Wrestling Rourke's Oscar rematch

Some of us really did expect sentimental favorite Mickey Rourke to take that Oscar, but maybe it’s better that he didn’t. This way, Rourke’s almost but not quite Academy-blessed performance in The Wrestler may forever maintain its underdog integrity.

Besides, we already got the highly anticipated spectacle of a Rourke acceptance speech, for his Best Male Actor Independent Spirit Award, on the previous day. Google that one if you haven’t already; it’s a keeper.

By the golden fleece of the Ram! Mickey Rourke gives some serious emotional heft to bruiser Randy Robinson in The Wrestler.

And yes, so is the performance in question, without which The Wrestler would be nothing.
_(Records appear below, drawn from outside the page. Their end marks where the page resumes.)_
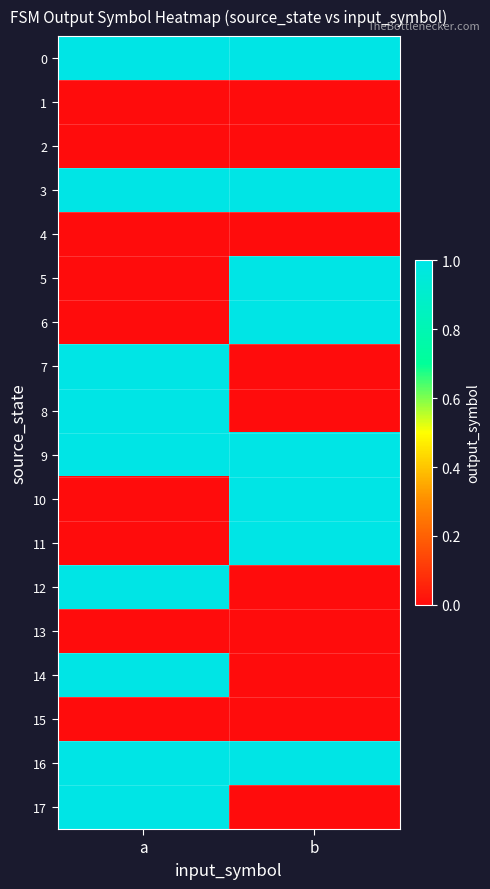

What is the total value across all series at a?

9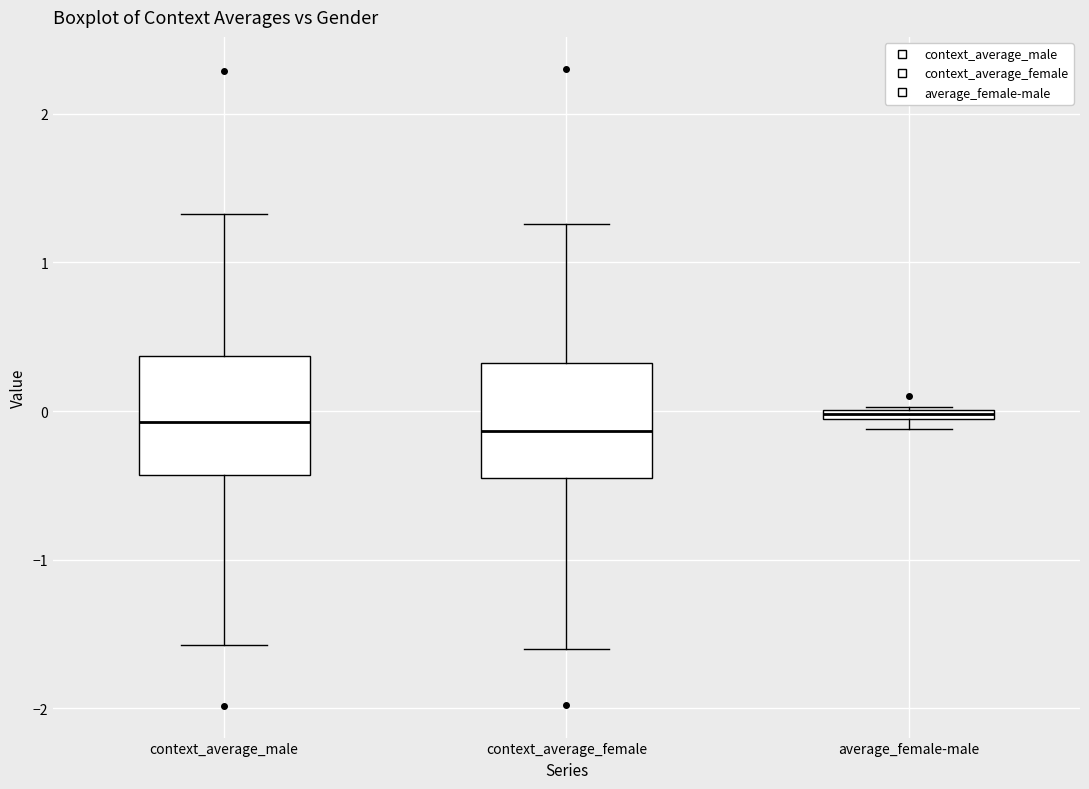

Where does the upper whisker of the box for context_average_male end on the y-axis? The values are not printed on the chart, so give them approximately, as read against the axis.

1.3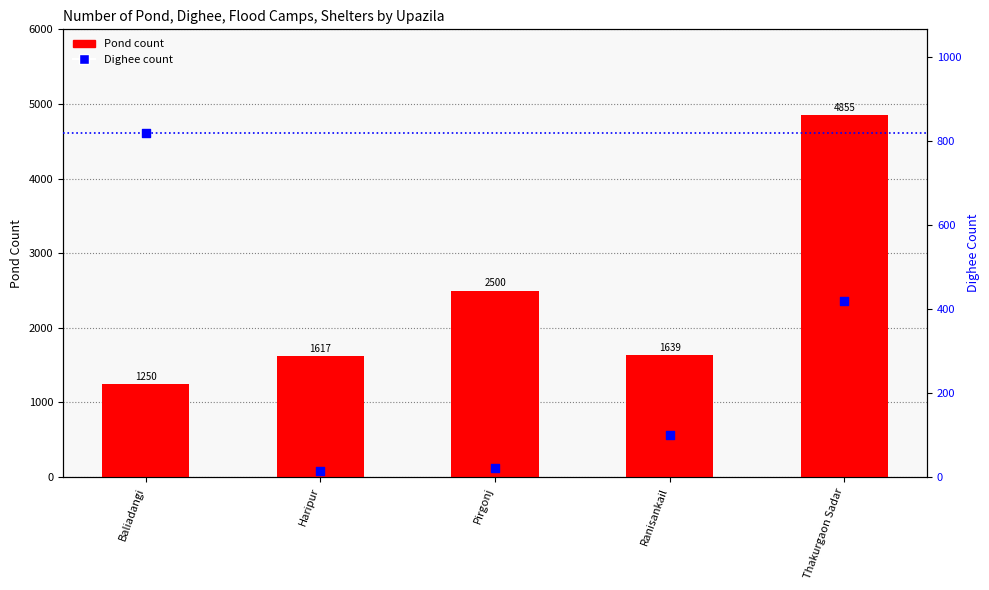

What are all the series names shown in the legend?

Pond count, Dighee count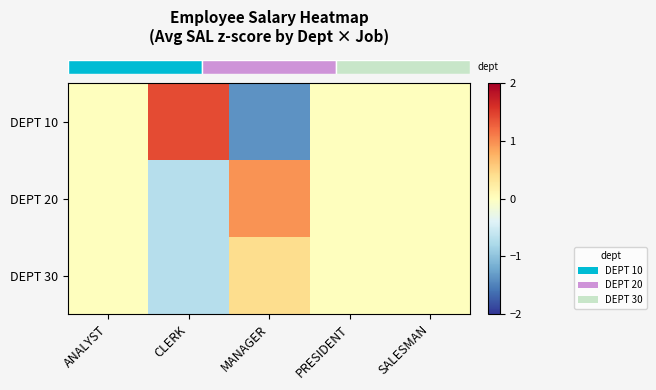

List the series in order of their overall mean, lowest first.

row_2, row_0, row_1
To say so is not to insult Marisa Tomei, who dignifies the tart-with-a-heart routine this movie requires of her, nor to discredit director Darren Aronofsky, who reportedly got Rourke involved by firmly informing the actor that if he did exactly as he was told, and showed no disrespect, he could count on that Oscar nomination.

The Wrestler is as much a top-turnbuckle comeback for Rourke—the wily ’80s alt-heartthrob no longer, God knows—as it is a stylistic reversal for Aronofsky, whose previous, highly fussy The Fountain reached hard for cerebral sci-fi and seemed to exceed its own grasp. But the filmmaker’s intentions are as consistent as they are confident: Aronofsky likes to work with melodrama and see how far he can stretch, disguise or even redeem it.
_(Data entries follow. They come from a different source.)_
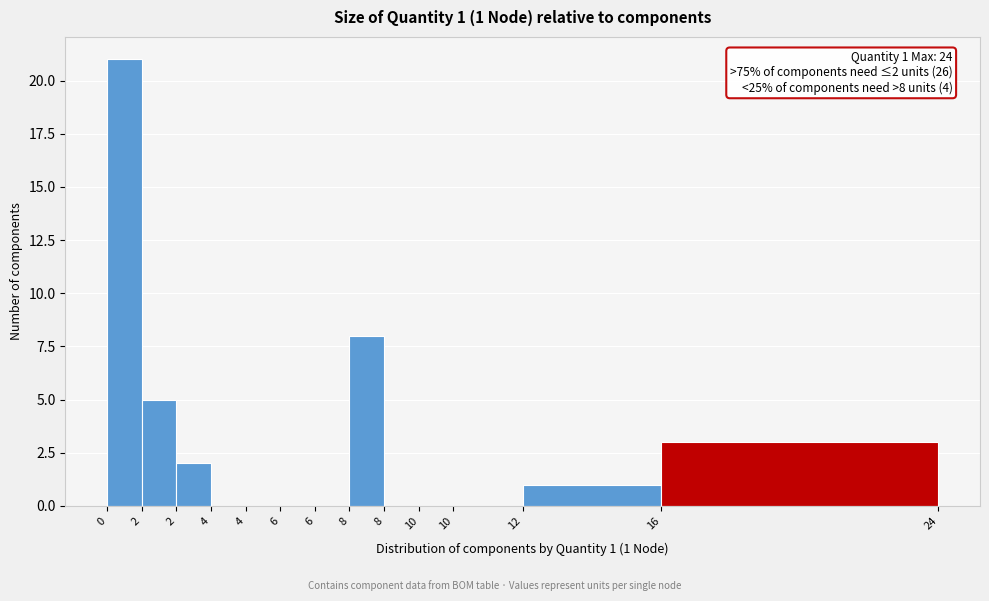

Are the bars horizontal?

No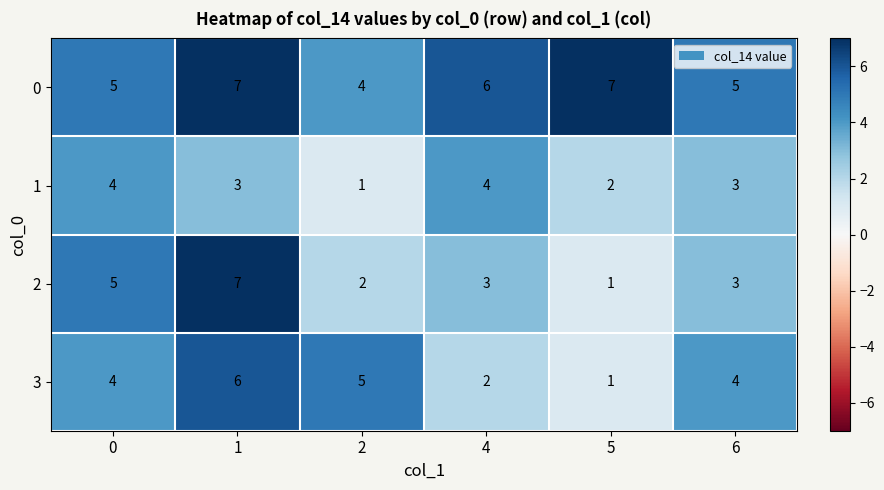

How many distinct data groups are displayed?

4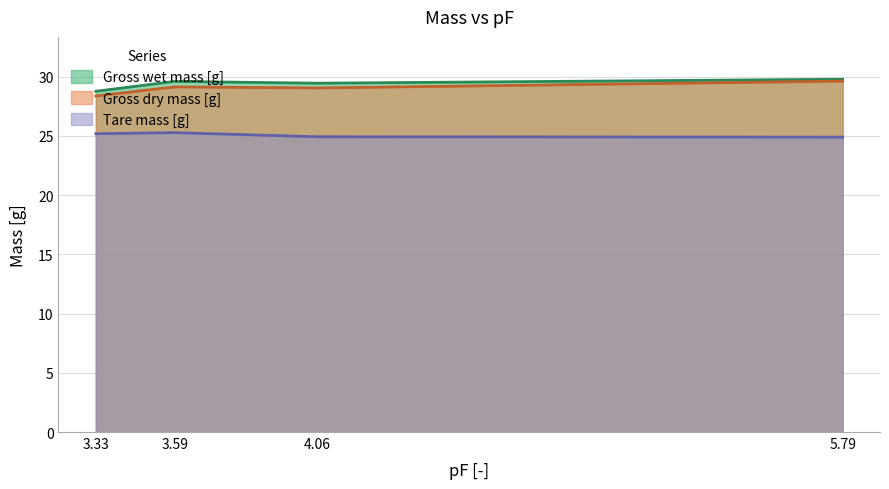

How many lines are shown in the chart?

3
With The Wrestler, that means meeting up with Rourke’s character, Randy “The Ram” Robinson, after his long, self-propelled slide from arena fame into gymnasium obscurity, and recording what’s left of the man’s life, including his chance for salvation, in an attentive vérité style. It means Robert D. Siegel’s script, like Maryse Alberti’s cinematography, most succeeds by being lifelike, and not being noticeable. The Wrestler, at its best, feels like a great documentary that’s been faked.

It’s not just that the camera gets right into the ring with the Ram and his typically younger, admiring opponents. It also hangs around for their backstage camaraderie, and follows him through his daily real-world routines: signing autographs, popping painkillers, dying his hair, practicing hits with pots and pans in the hardware store, botching reconciliation with his estranged daughter (Evan Rachel Wood) after the inevitable heart attack, sharing a drink with his stripper friend (Tomei) and confusing her agreement that “the ’90s fuckin’ sucked” for romantic interest.

Meanwhile, a 20th anniversary reunion bout with his nemesis, the Ayatollah, looms. (“Two words: Re. Match.”) Does the Ram dare defy doctor’s orders for one more taste of glory? Well, he can’t really handle life outside the ring—all he knows to do with the feelings dredged up by his daughter’s rejection, for instance, is injure himself on a deli-counter meat slicer—so what choice does he have?

Through all of this, Rourke is consistently guileless, gregarious and riveting to watch. Yes, he basically played himself. But so did the inner-city middle school teacher François Bégaudeau in Laurent Cantet’s elegantly gripping docudrama The Class. That too missed out on an Oscar, but absolutely deserved the nomination. It isn’t sentimental to want movies to be true.